Exercise materials:
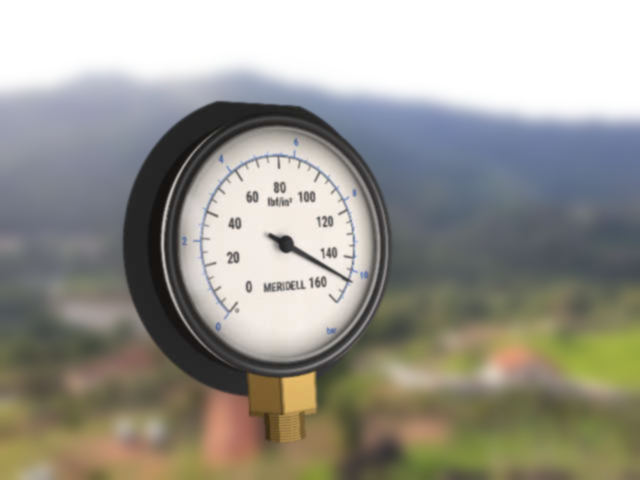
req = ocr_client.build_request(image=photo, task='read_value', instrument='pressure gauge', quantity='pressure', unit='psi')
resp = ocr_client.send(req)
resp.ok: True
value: 150 psi
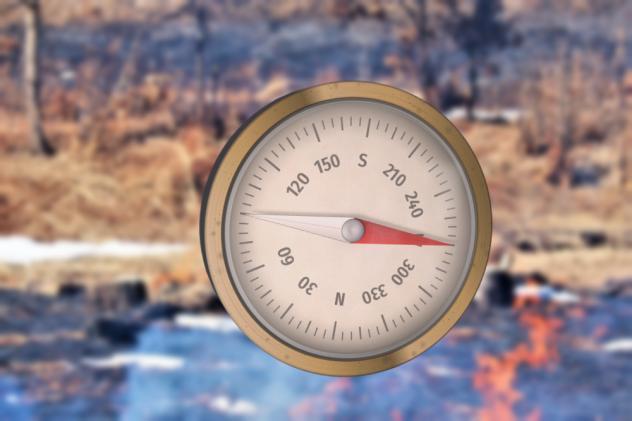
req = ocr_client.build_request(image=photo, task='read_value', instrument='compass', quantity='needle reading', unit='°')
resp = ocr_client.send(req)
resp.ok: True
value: 270 °
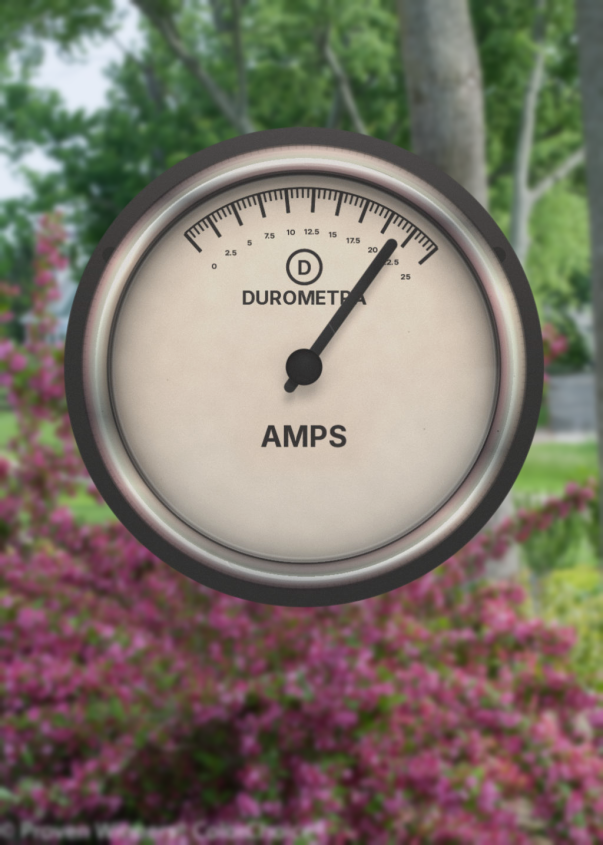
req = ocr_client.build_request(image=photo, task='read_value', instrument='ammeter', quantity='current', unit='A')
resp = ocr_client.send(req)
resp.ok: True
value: 21.5 A
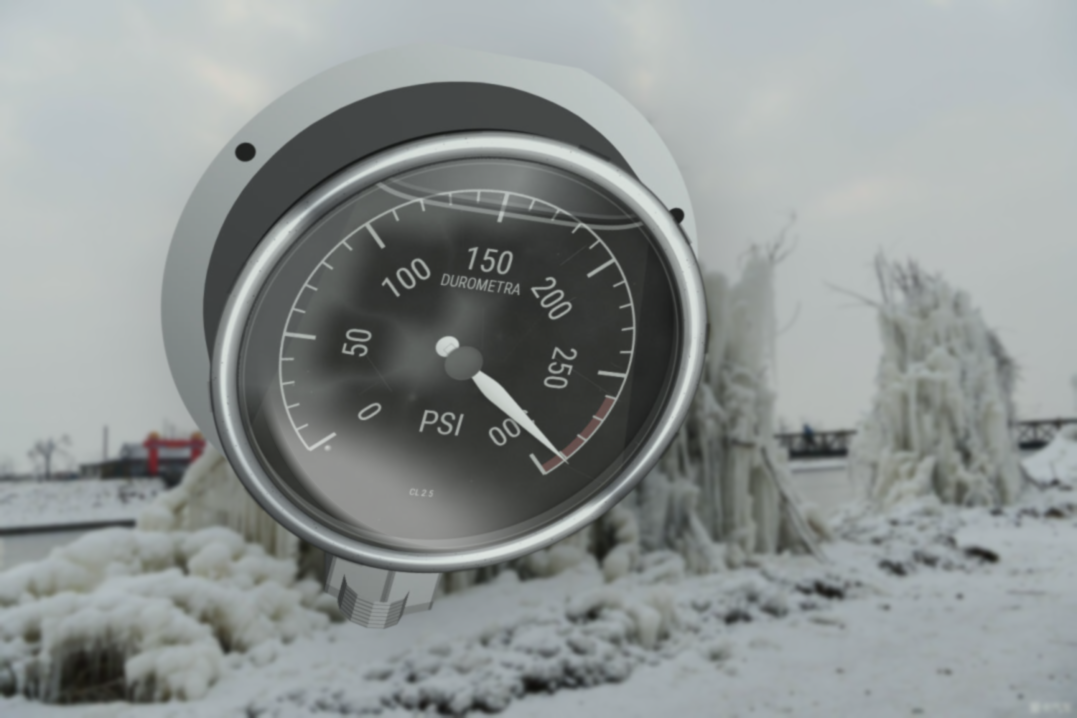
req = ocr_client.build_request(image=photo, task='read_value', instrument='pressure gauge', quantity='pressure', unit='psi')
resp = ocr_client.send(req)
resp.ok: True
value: 290 psi
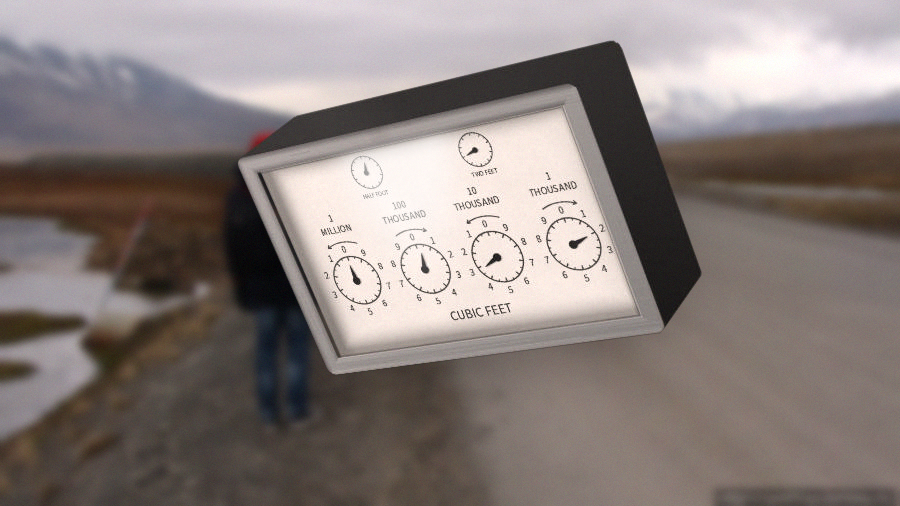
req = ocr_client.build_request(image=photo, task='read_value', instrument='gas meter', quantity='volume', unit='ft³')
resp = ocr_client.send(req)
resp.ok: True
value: 3200 ft³
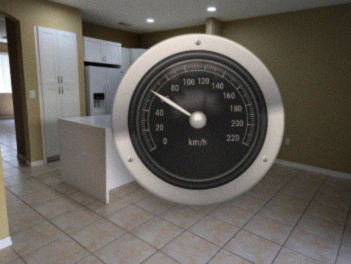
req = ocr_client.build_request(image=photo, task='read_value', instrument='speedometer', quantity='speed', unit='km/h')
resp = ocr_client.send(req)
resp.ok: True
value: 60 km/h
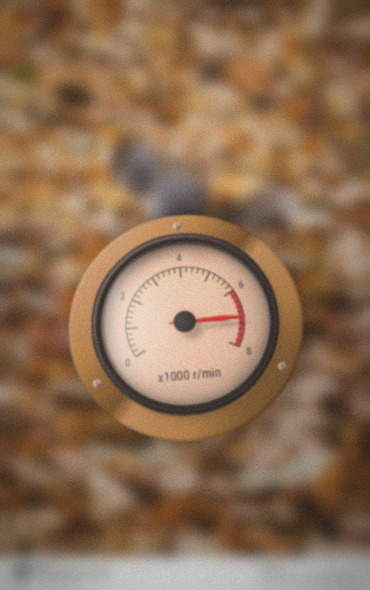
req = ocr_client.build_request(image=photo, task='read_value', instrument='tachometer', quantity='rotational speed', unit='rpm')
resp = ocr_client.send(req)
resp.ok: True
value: 7000 rpm
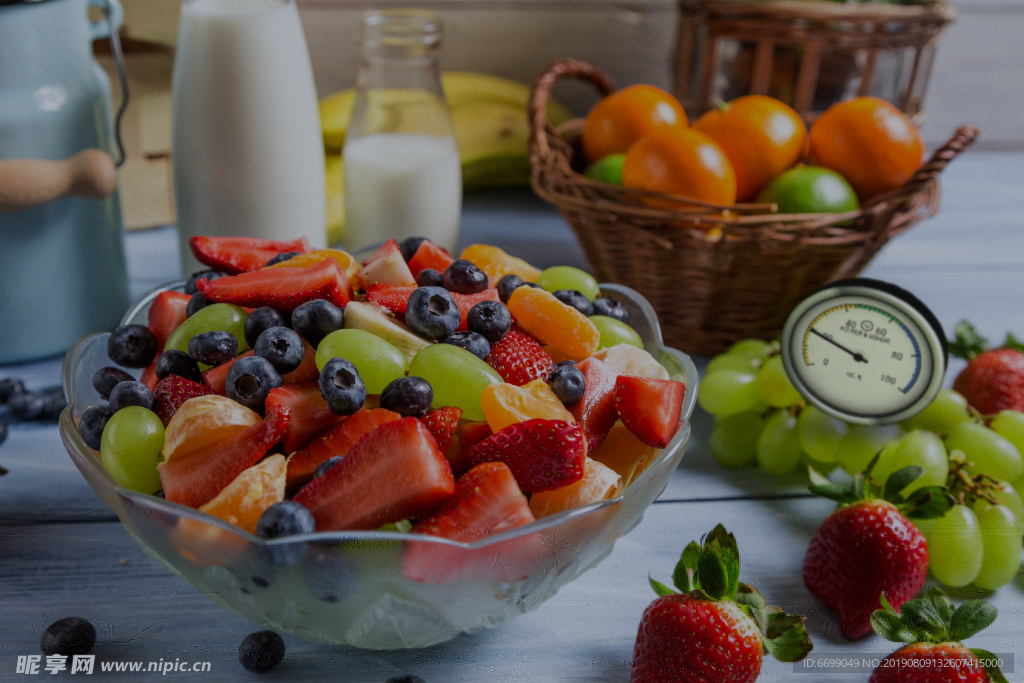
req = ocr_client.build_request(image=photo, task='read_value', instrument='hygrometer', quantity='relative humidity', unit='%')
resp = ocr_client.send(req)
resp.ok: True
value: 20 %
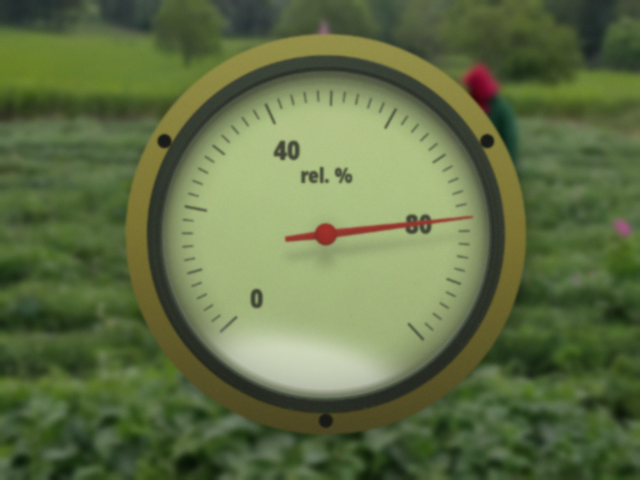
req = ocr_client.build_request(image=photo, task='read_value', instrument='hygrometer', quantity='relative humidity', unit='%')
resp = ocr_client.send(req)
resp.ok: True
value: 80 %
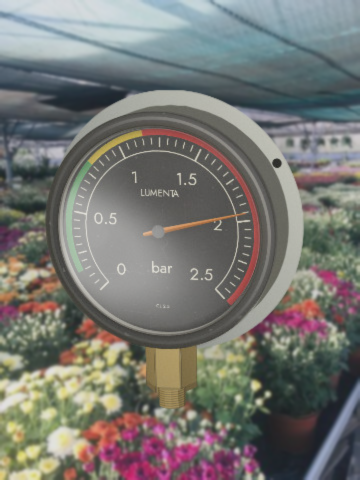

Exercise instructions: Please update all the records above, replacing "hygrometer" with "humidity meter" and leaving everything else unchanged. Leave the pictures out of your answer.

Written answer:
req = ocr_client.build_request(image=photo, task='read_value', instrument='pressure gauge', quantity='pressure', unit='psi')
resp = ocr_client.send(req)
resp.ok: True
value: 150 psi
req = ocr_client.build_request(image=photo, task='read_value', instrument='compass', quantity='needle reading', unit='°')
resp = ocr_client.send(req)
resp.ok: True
value: 270 °
req = ocr_client.build_request(image=photo, task='read_value', instrument='ammeter', quantity='current', unit='A')
resp = ocr_client.send(req)
resp.ok: True
value: 21.5 A
req = ocr_client.build_request(image=photo, task='read_value', instrument='pressure gauge', quantity='pressure', unit='psi')
resp = ocr_client.send(req)
resp.ok: True
value: 290 psi
req = ocr_client.build_request(image=photo, task='read_value', instrument='gas meter', quantity='volume', unit='ft³')
resp = ocr_client.send(req)
resp.ok: True
value: 3200 ft³
req = ocr_client.build_request(image=photo, task='read_value', instrument='speedometer', quantity='speed', unit='km/h')
resp = ocr_client.send(req)
resp.ok: True
value: 60 km/h
req = ocr_client.build_request(image=photo, task='read_value', instrument='tachometer', quantity='rotational speed', unit='rpm')
resp = ocr_client.send(req)
resp.ok: True
value: 7000 rpm
req = ocr_client.build_request(image=photo, task='read_value', instrument='humidity meter', quantity='relative humidity', unit='%')
resp = ocr_client.send(req)
resp.ok: True
value: 20 %
req = ocr_client.build_request(image=photo, task='read_value', instrument='humidity meter', quantity='relative humidity', unit='%')
resp = ocr_client.send(req)
resp.ok: True
value: 80 %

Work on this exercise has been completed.